EXERCISE:
Please copy out every line in the records below that includes the word "water".

*** Opening DATA PROVIDED ***

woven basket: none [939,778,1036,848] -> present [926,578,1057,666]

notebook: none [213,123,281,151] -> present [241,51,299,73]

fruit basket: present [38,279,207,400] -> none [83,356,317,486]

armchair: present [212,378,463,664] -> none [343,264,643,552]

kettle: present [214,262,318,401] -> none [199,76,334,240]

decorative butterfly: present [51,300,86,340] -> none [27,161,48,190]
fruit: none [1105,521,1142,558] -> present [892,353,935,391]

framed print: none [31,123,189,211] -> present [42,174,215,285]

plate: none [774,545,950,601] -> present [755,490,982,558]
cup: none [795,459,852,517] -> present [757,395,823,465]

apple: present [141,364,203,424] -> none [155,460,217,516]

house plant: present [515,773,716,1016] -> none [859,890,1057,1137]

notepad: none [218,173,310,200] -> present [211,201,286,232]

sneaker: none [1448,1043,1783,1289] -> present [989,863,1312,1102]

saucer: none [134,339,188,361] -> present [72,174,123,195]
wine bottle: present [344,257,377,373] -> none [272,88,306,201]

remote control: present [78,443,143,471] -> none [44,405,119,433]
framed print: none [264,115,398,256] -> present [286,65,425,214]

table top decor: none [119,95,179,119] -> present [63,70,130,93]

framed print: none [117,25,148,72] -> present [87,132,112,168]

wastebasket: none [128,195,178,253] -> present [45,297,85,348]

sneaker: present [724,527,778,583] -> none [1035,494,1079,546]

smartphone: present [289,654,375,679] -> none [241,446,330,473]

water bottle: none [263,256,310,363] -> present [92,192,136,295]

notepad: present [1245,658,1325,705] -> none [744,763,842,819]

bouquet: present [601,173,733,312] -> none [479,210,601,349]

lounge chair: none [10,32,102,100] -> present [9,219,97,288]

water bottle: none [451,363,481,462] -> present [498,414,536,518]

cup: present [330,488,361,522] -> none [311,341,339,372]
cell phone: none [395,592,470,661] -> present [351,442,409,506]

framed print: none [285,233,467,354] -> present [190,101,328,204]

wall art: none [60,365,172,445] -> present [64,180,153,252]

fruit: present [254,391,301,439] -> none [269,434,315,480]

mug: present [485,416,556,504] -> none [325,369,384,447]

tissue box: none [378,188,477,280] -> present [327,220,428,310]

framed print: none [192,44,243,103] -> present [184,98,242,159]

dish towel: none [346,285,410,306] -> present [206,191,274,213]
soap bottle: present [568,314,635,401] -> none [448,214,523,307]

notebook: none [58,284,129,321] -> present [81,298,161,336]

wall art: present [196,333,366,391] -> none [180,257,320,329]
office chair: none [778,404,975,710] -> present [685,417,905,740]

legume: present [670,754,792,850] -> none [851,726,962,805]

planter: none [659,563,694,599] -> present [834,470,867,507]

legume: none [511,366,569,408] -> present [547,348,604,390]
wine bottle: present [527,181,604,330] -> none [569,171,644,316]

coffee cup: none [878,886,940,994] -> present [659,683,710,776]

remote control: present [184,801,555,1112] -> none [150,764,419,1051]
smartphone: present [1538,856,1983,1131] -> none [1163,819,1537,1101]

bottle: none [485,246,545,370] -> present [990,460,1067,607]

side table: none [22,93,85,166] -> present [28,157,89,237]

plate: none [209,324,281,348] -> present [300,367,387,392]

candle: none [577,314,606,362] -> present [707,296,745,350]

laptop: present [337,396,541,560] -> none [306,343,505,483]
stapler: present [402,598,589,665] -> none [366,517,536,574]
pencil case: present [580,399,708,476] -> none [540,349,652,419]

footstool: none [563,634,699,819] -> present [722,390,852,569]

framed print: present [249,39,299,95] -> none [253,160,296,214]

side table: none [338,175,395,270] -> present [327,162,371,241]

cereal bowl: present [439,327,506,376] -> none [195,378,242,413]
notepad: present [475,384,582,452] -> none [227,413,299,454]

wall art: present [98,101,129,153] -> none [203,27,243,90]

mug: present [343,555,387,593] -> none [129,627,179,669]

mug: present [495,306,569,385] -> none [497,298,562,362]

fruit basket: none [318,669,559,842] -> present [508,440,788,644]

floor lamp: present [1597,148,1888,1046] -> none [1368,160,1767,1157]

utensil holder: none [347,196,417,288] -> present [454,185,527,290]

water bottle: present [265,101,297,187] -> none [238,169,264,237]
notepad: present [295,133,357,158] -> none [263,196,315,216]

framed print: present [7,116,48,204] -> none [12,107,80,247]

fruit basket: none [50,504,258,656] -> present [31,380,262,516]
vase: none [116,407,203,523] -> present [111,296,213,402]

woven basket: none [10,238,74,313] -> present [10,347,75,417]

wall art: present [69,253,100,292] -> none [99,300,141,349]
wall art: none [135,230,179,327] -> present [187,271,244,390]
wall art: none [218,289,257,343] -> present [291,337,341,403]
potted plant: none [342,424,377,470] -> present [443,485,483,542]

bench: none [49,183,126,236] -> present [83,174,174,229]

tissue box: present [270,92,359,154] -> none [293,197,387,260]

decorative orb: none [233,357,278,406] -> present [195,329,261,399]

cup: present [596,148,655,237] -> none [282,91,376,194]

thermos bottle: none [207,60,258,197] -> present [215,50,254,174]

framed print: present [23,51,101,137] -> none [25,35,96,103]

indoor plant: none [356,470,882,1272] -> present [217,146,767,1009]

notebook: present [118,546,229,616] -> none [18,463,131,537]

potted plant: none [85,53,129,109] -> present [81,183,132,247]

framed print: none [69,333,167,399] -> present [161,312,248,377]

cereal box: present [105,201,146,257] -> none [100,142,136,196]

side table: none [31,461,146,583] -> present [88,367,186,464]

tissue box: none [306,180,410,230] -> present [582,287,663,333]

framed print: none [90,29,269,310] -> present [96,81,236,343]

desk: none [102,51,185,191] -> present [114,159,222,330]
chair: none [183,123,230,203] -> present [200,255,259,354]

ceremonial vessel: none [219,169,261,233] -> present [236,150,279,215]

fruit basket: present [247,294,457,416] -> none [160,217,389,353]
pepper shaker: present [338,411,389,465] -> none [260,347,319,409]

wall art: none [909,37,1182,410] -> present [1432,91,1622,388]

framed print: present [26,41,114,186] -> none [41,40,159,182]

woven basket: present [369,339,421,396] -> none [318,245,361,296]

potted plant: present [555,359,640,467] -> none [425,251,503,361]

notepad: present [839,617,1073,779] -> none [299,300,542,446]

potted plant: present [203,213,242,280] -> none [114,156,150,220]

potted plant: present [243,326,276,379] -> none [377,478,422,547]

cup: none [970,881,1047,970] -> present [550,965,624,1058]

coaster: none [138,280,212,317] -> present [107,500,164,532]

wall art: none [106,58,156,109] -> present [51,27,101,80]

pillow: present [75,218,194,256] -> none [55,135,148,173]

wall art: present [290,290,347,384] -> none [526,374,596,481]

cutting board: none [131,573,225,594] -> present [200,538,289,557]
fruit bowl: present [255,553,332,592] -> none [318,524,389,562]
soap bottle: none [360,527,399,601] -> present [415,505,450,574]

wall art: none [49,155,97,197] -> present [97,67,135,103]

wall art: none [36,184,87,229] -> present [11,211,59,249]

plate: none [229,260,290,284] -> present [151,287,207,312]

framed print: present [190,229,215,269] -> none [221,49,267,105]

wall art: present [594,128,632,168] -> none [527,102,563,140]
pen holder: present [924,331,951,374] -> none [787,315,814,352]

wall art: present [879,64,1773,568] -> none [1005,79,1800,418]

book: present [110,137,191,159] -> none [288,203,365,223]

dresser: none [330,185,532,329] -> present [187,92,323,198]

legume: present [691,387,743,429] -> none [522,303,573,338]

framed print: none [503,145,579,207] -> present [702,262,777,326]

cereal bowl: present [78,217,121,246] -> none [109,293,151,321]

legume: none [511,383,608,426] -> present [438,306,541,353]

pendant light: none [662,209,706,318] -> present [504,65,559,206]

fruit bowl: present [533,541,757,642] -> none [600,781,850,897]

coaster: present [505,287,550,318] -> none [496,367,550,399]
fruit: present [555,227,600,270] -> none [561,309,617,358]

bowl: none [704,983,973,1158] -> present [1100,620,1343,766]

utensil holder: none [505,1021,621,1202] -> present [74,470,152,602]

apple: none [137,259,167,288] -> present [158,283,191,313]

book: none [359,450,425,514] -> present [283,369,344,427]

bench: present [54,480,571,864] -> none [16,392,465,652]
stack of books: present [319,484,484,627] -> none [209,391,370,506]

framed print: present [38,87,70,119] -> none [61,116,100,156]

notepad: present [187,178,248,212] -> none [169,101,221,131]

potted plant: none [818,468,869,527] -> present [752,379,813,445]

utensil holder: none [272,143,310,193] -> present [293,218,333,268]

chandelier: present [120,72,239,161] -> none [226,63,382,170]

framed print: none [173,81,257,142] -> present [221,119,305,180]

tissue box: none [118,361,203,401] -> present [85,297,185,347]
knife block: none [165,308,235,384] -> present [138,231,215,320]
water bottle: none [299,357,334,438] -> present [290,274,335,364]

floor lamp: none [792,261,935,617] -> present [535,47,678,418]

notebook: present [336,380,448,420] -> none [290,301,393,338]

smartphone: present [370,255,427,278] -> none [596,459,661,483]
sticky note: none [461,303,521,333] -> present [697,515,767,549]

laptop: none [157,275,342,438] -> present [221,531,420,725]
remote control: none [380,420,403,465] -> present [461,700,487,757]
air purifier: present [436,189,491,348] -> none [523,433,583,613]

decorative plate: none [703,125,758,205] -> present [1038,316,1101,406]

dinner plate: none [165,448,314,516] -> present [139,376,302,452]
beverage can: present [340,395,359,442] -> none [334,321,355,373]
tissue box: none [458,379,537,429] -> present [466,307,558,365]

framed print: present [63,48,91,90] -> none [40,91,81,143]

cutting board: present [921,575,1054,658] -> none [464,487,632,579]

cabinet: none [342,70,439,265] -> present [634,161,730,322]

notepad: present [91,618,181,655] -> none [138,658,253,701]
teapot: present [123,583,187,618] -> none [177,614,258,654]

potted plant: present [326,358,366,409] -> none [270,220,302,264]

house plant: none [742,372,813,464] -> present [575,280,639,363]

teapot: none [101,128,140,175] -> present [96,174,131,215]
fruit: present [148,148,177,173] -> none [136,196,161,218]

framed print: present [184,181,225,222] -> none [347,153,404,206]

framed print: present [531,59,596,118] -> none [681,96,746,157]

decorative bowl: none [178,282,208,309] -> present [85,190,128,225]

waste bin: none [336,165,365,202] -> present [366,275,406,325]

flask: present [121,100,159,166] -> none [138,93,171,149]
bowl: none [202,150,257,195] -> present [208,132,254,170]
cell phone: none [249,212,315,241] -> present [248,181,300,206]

*** Closing DATA PROVIDED ***

EXPECTED ANSWER:
water bottle: none [263,256,310,363] -> present [92,192,136,295]
water bottle: none [451,363,481,462] -> present [498,414,536,518]
water bottle: present [265,101,297,187] -> none [238,169,264,237]
water bottle: none [299,357,334,438] -> present [290,274,335,364]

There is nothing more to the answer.